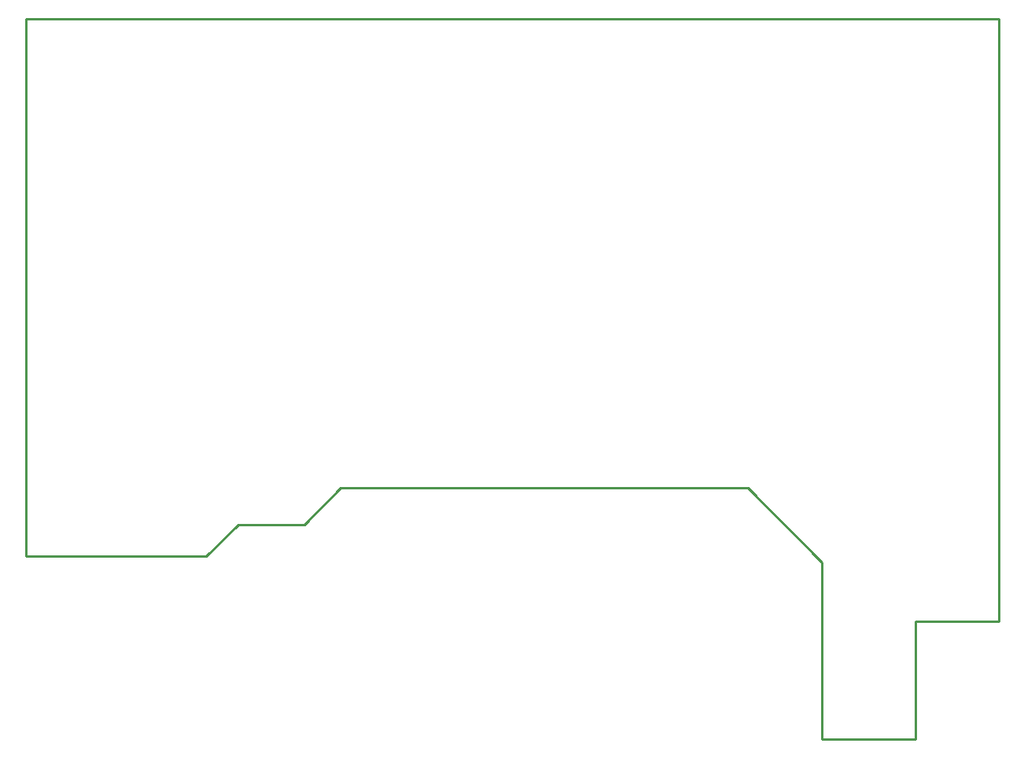
<source format=gm1>
G04*
G04 #@! TF.GenerationSoftware,Altium Limited,Altium Designer,19.1.5 (86)*
G04*
G04 Layer_Color=16711935*
%FSLAX25Y25*%
%MOIN*%
G70*
G01*
G75*
%ADD11C,0.01000*%
D11*
X263500Y277500D02*
Y505500D01*
X676000D01*
Y250000D02*
Y505500D01*
X640500Y250000D02*
X676000D01*
X640500Y200000D02*
Y250000D01*
X601000Y200000D02*
X640500D01*
X601000D02*
Y275000D01*
X569500Y306500D02*
X601000Y275000D01*
X397000Y306500D02*
X569500D01*
X381500Y291000D02*
X397000Y306500D01*
X353500Y291000D02*
X381500D01*
X340000Y277500D02*
X353500Y291000D01*
X263500Y277500D02*
X340000D01*
M02*

</source>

*Exercise details*. The answer must repeat every record exactly, with all pictures left out.

*Result of the task*.
<source format=gm1>
G04*
G04 #@! TF.GenerationSoftware,Altium Limited,Altium Designer,19.1.5 (86)*
G04*
G04 Layer_Color=16711935*
%FSLAX25Y25*%
%MOIN*%
G70*
G01*
G75*
%ADD11C,0.01000*%
D11*
X263500Y277500D02*
Y505500D01*
X676000D01*
Y250000D02*
Y505500D01*
X640500Y250000D02*
X676000D01*
X640500Y200000D02*
Y250000D01*
X601000Y200000D02*
X640500D01*
X601000D02*
Y275000D01*
X569500Y306500D02*
X601000Y275000D01*
X397000Y306500D02*
X569500D01*
X381500Y291000D02*
X397000Y306500D01*
X353500Y291000D02*
X381500D01*
X340000Y277500D02*
X353500Y291000D01*
X263500Y277500D02*
X340000D01*
M02*

</source>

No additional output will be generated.